I don’t think there’s any question that my experience as a foreign correspondent for The New York Times in a bunch of different countries and cities, from Vietnam to Cairo to Paris to Moscow, has greatly affected how I look at coverage in America. I think our coverage is way too divided between this huge concentration on Washington and presidential politics and almost ignoring the rest of the country. If you were a correspondent in Russia, or in Egypt, you would cover hunger, you cover religion, you cover different generations, you cover how people have fun—you cover everything. That unquestionably affected me in what I’m interested in, in what I think matters, and how I see the news. There’s a tendency of Washington correspondents and editors and producers to sort of under-regard the stuff that happens around the country as an inside-of-the-paper story. I don’t look at it that way. It’s all part of the organic connection of the country.

Rather than advocacy, do you think ReclaimtheAmericanDream.org falls within the realm of solutions journalism?

We’re interested in putting potential solutions out there.
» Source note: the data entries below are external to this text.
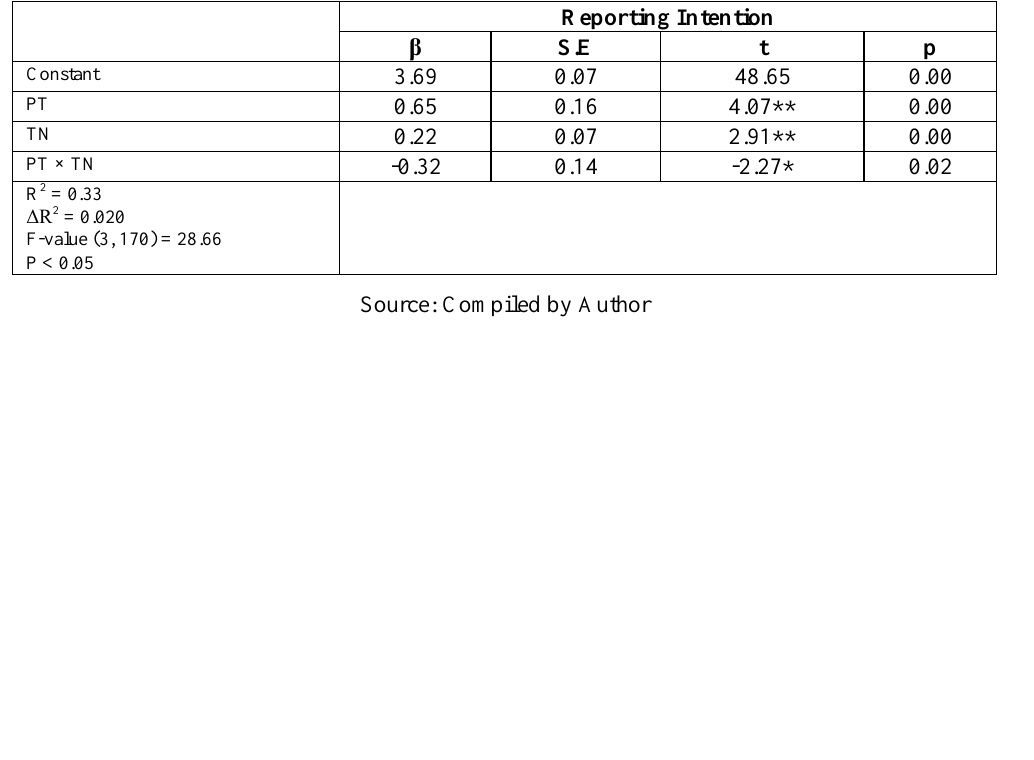
Table 3. Results of Moderating Impact of Team Norm on the Relationship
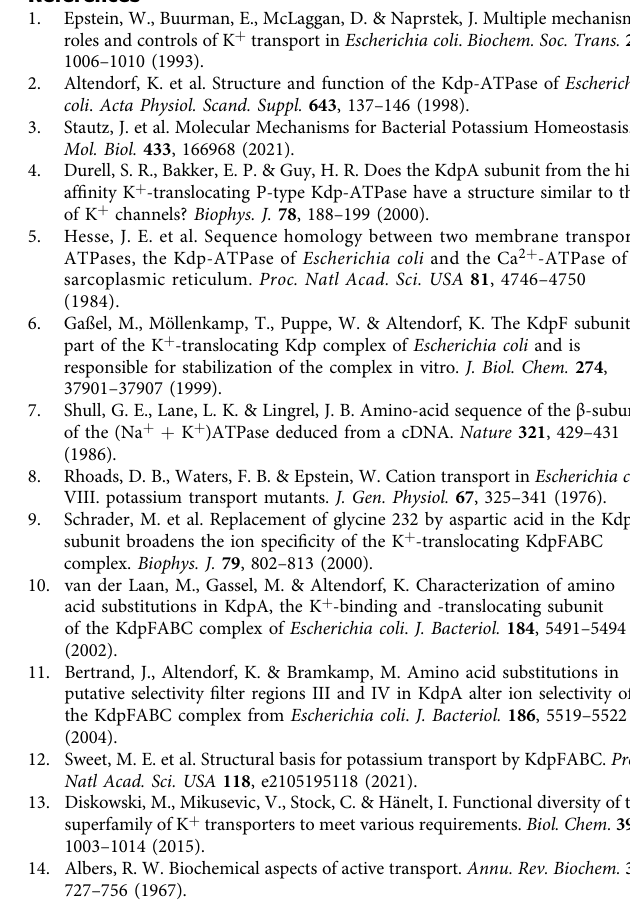
Figure preparation . Figures were prepared using UCSF Chimera 65 , UCSF ChimeraX 91 , PyMOL, VMD 86 , OriginPro 2016, and GraphPad Prism 8. Data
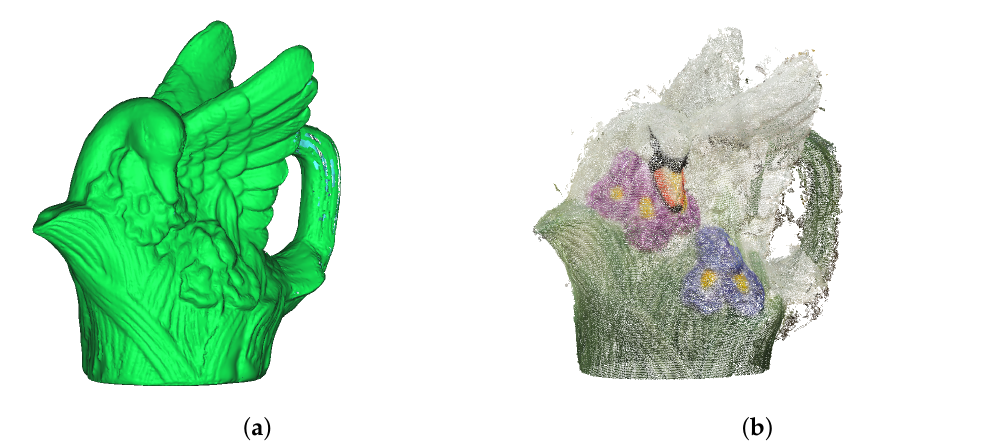
Figure 11. Porcelain figurine models: ( a ) mesh acquired by the 3D scanner, ( b ) point cloud obtained with the use of photogrammetric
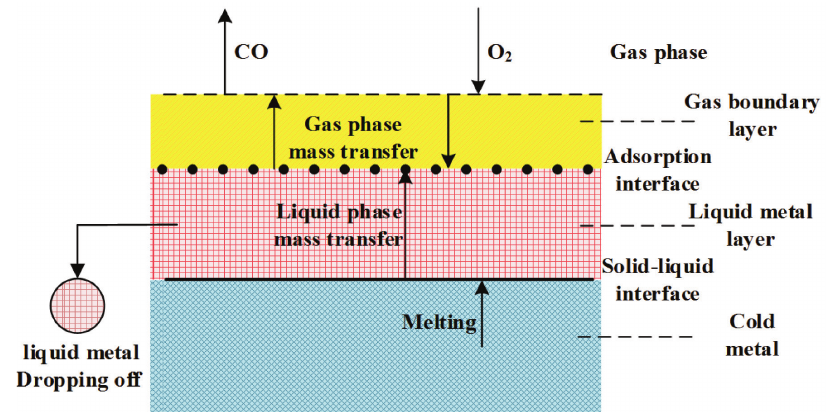
Fig. 2: Macro-kinetic model of melting and decarburization process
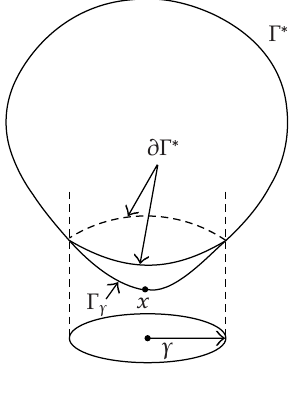
Figure 3.1. Convex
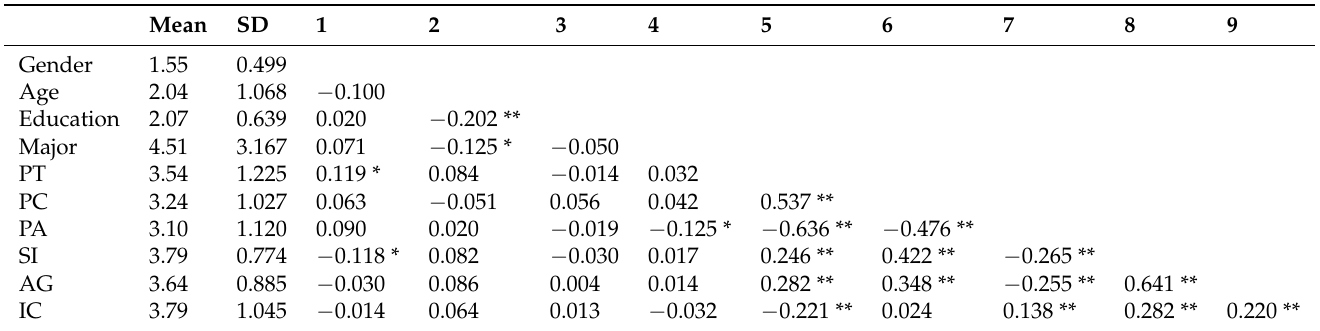
Table 1. Means, Standard Deviations, and Correlations (N =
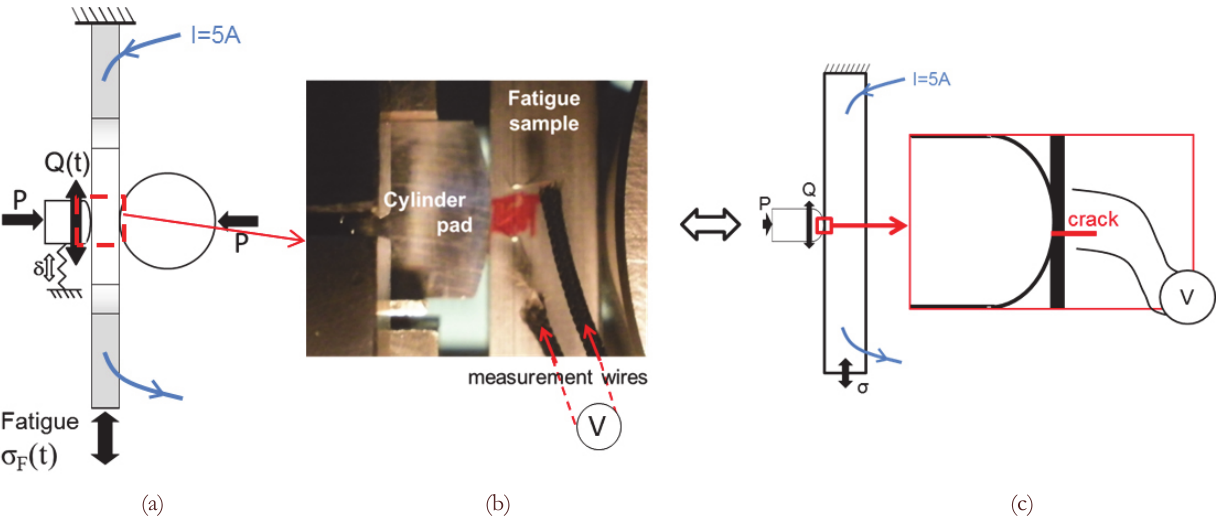
Figure 2: (a) sketch of the fretting fatigue test device, (b) Picture of the fretting fatigue contact with the measurement wires, (c) sketch of the implementation of the PDT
To me, one of the problems of American journalism, at least for the last 30 years or so, has been that we regard as our job to find out what doesn’t work—[to find] where the government is screwing up, where politicians are screwing up, where companies are cheating, and so forth. And that is a major part of our job, I don’t deny that at all, but we ignore or treat as not-very-interesting news when things succeed. We don’t give anywhere as much attention to successful things. If we report them, we report them once. If there are problems at the veterans affairs administration, we report it hundreds of times, but if there’s some success there, you never hear it. If it is solutions journalism to report things that work, then yeah, I’m a solutions journalist. I think we have an obligation to report things that work and institutions that work and individuals that are effective and so forth, and that’s going to enhance our connection with our readership because people living their ordinary lives know there’s good news as well as bad news, and if all we deliver is bad news, we lose credibility with our audience and we lose connection. We become less and less relevant to their lives.